From Vol. 7, Issue 11, November 2025
Bearing up
Our corner of rural Connecticut is lousy with black bears. I’m always thrilled to view these magnificent animals in the woods, but from afar.
One day I was strolling down the road, heading home from a long walk on a beautiful day. I heard rustling in the forest on my right and a bear cub emerged from the trees about 20 feet away. He wasn’t full grown but he looked plenty big enough to me. He was a Danny Devito sized bear.
I knew what to do. I made myself “big” by raising my arms over my head. I didn’t look the cub in the eyes. I spoke in a calm and even tone. I don’t remember what I said but it must have greatly angered him, because he let out a bowel-evacuatingly scary growl and charged me. He didn’t bite or claw me, but he rammed my leg with his shoulder before running back into the woods. I was lucky to stay on my feet.
At this point I heard a crashing noise in the forest to my left, and I recalled that a bear cub is never far from its mother. I was now in the proverbial worst place in the woods—between a mother bear and her cub.
I knew enough not to turn and leg it, because the bears could move faster than me, and there was no elderly person or small child nearby for me to outrun. I took careful steps backward, praying that I wouldn’t trip and fall, still babbling nonsense in what I hoped was a calm tone.
The mama bear came charging out of the forest and ran across the road and into the woods where the cub had gone. Then she came back to the road and began patrolling back and forth, blocking my way. She was big, maybe 200 pounds. I had no cell service. I had no choice but to pace and wait for rescue.
Before very long I heard a car approaching and I waved it down. The driver stopped in the middle of the road and opened the passenger window a couple inches. “There’s a bear down there, her cub charged at me, can you give me a ride?” I blurted. And the woman said, “I don’t know you.” It was just my luck that at this moment the mama bear had retreated into the woods.
I’m a middle-aged broad with the muscle tone of a raw clam and I don’t think my appearance is intimidating, especially in yoga pants and ballet slippers.
I told her, “Okay, go, I will find somebody who will help me.” I was weak in the knees, tears welling in my eyes, trembling with a confluence of emotions. I was angry and disappointed that she wouldn’t help a fellow human. As this Bad Samaritan drove away, I reflected that if I did get mauled, at least she’d feel extremely guilty when she read my obituary.
For 20 nerve-racking minutes I watched the mama bear walking her beat. Finally another car came along and this time the driver was willing to give me a lift.
When I got back home and had the ability to sip a mug of tea without shaking, I thought about bravery. I didn’t think I’d been brave in facing down the bear cub. I was stuck in the situation; I had no choice but to do my best.

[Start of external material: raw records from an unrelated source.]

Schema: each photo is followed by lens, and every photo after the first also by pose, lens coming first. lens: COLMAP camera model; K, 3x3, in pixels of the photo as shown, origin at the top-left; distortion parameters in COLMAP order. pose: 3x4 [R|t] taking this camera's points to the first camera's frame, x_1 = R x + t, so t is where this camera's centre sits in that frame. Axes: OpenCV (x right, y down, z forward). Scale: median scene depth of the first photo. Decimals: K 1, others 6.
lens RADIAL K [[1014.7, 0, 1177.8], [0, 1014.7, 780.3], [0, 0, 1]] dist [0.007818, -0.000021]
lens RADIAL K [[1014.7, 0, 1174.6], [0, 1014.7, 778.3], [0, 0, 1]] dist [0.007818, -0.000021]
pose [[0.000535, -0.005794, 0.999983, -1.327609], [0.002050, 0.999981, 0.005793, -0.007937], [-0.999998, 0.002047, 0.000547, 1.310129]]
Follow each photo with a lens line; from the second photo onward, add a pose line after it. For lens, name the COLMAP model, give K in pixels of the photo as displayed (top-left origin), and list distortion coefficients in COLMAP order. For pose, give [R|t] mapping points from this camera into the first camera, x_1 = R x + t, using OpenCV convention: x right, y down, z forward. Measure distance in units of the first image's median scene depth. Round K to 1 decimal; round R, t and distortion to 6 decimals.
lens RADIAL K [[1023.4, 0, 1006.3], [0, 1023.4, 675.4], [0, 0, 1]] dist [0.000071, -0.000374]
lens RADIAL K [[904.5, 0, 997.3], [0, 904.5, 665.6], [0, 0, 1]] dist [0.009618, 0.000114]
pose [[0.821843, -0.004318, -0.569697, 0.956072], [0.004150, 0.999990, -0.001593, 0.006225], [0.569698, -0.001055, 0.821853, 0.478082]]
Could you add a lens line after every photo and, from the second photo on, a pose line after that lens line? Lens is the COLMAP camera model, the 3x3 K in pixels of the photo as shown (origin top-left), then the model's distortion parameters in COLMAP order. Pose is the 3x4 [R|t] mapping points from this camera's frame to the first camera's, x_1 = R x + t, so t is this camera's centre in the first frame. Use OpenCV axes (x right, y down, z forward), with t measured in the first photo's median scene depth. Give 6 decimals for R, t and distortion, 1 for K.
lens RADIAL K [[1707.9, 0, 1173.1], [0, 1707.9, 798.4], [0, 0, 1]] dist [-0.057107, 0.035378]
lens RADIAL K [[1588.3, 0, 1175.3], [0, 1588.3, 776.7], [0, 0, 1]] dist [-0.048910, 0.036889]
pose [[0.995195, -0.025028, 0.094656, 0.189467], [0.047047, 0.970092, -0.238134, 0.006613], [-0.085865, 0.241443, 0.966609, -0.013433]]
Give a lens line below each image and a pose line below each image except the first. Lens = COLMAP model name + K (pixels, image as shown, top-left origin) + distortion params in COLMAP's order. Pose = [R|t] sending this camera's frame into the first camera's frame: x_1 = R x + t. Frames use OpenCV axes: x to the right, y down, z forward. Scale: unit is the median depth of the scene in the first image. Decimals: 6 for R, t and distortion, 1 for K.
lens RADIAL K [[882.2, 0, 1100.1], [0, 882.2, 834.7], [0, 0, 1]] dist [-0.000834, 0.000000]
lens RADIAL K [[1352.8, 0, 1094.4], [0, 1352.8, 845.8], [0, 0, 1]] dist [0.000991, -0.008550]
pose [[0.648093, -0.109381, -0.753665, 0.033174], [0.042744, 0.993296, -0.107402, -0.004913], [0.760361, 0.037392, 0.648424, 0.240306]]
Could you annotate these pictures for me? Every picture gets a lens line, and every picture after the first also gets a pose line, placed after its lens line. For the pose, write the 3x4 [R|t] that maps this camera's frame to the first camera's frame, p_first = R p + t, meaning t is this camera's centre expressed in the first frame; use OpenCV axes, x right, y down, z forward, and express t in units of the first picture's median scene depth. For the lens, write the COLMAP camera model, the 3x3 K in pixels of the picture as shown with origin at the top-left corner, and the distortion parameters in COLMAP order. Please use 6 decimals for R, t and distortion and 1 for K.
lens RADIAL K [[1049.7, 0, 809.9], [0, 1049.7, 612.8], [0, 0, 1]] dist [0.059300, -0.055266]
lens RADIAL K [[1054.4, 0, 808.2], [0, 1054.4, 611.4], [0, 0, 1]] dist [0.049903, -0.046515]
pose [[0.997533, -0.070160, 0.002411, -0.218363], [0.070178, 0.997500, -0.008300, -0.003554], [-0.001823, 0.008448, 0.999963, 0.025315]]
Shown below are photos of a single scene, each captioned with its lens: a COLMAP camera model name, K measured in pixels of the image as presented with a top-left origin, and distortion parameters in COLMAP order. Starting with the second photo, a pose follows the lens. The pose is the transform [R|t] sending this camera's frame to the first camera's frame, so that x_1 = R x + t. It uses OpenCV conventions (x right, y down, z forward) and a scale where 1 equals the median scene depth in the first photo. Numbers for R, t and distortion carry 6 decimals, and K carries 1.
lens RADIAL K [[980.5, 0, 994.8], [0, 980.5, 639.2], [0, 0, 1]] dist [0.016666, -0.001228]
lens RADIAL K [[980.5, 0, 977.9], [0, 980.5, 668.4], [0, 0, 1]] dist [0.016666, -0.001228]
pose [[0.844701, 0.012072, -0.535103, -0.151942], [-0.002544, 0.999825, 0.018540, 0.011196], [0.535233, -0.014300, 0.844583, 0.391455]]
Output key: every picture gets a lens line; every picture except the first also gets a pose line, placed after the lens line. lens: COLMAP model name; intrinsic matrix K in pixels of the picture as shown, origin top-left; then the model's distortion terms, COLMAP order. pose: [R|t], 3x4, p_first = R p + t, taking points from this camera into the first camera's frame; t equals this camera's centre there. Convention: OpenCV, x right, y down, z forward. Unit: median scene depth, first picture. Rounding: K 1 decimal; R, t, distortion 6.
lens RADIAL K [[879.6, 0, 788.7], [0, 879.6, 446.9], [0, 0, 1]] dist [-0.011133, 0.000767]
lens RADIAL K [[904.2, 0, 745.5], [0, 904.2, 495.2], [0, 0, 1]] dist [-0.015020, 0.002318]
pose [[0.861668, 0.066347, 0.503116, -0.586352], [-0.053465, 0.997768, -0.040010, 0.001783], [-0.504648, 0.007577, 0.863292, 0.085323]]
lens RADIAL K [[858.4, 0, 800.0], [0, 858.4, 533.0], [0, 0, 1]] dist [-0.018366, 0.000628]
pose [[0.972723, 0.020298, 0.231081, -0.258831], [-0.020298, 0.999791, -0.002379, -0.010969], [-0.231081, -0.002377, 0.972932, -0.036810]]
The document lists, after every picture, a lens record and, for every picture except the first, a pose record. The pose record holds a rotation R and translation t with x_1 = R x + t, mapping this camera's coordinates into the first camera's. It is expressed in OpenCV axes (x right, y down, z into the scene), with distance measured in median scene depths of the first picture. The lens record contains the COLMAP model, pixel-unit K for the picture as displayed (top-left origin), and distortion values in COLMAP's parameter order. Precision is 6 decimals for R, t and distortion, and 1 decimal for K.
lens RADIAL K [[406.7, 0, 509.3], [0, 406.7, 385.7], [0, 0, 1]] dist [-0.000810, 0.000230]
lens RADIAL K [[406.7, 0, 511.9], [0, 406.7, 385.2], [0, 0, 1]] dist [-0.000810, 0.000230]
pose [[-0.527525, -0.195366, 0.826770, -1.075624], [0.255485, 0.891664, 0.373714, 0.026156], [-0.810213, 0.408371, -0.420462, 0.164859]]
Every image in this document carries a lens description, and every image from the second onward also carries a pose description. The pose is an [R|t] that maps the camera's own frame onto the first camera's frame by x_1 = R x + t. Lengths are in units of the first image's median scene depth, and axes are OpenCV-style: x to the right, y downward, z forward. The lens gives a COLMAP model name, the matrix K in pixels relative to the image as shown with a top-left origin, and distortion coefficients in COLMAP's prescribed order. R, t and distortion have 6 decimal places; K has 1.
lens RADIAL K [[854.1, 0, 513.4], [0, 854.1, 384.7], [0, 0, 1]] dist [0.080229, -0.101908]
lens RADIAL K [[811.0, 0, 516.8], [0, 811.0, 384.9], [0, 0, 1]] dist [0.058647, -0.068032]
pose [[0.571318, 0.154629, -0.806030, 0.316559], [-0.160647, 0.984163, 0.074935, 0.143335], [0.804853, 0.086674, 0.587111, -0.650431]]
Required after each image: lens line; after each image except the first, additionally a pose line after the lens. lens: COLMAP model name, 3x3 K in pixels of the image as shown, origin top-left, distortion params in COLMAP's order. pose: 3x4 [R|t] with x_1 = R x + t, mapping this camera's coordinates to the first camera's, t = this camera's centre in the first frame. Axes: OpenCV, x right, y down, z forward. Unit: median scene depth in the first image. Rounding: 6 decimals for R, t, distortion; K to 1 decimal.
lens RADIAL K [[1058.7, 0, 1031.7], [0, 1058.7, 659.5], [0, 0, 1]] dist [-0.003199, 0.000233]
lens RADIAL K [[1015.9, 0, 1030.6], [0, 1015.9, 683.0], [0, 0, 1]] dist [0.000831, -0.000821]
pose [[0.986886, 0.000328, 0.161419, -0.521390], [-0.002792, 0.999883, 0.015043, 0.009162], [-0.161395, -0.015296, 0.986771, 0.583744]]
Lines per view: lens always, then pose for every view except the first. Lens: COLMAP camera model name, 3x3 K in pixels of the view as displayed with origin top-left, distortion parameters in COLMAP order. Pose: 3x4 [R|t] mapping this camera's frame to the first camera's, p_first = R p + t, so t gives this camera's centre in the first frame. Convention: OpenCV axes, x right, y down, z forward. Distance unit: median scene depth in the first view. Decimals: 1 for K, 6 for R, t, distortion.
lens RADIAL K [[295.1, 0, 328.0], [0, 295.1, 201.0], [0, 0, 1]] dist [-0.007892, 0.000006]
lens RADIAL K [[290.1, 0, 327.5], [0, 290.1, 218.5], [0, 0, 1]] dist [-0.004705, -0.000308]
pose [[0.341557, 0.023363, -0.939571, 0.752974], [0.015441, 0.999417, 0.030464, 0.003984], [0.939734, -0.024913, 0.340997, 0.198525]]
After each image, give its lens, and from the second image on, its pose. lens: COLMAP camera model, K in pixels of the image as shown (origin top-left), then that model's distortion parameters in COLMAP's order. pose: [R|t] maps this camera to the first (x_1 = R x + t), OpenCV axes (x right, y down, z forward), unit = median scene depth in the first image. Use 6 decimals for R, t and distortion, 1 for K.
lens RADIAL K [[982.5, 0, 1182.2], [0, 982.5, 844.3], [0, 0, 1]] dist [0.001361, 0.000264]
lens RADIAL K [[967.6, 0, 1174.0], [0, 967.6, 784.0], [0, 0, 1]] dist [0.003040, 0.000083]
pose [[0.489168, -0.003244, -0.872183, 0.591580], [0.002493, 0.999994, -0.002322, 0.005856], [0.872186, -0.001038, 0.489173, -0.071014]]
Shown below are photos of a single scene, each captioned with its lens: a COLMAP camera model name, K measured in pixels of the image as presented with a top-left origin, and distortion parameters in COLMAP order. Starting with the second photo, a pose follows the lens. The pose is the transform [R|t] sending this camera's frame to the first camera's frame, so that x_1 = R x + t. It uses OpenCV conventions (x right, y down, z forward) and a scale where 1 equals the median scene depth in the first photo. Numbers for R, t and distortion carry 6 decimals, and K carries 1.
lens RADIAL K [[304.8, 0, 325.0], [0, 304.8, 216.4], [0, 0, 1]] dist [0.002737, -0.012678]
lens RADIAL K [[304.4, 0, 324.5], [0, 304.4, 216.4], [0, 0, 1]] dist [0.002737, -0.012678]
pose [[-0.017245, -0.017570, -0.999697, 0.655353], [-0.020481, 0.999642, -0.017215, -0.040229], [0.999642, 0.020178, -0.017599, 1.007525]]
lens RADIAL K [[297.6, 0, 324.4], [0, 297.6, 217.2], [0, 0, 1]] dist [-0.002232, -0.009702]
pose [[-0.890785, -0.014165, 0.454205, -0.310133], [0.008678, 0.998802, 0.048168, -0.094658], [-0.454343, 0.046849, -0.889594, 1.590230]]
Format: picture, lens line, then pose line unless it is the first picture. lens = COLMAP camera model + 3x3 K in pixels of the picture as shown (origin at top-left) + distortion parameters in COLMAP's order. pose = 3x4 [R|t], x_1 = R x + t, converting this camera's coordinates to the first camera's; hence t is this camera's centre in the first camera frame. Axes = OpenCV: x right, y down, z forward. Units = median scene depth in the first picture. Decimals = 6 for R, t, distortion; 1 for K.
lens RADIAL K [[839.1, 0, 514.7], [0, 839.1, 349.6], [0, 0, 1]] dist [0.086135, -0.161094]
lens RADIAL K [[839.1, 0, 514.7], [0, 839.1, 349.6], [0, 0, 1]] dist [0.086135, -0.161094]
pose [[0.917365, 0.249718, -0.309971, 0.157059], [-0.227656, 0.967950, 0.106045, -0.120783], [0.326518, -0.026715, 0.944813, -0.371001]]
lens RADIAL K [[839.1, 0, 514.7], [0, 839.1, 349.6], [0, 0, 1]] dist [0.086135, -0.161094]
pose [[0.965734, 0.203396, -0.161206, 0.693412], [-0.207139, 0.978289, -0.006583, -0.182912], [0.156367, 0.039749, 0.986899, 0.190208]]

The woman who refused to let me in her car—she was a coward. She had a choice to make and she chose fear.
Everyone has bravery within them. Every day, people walk around out in the open, even though falling blue ice from an airplane toilet could plummet 30,000 feet and turn them into a stinky flattened corpse. As Seneca said, “Sometimes just to live is an act of bravery.” Make courage a conscious choice.
According to actuarial tables, I’m more than halfway through my allotted years, and I’m still growing and learning.
It doesn’t matter how long you train to be brave, what matters is how you choose to act when you are called to be brave. e.e. cummings, who also rambled the bear-filled forests near our farm, wrote that, “It takes courage to grow up and become who you are.”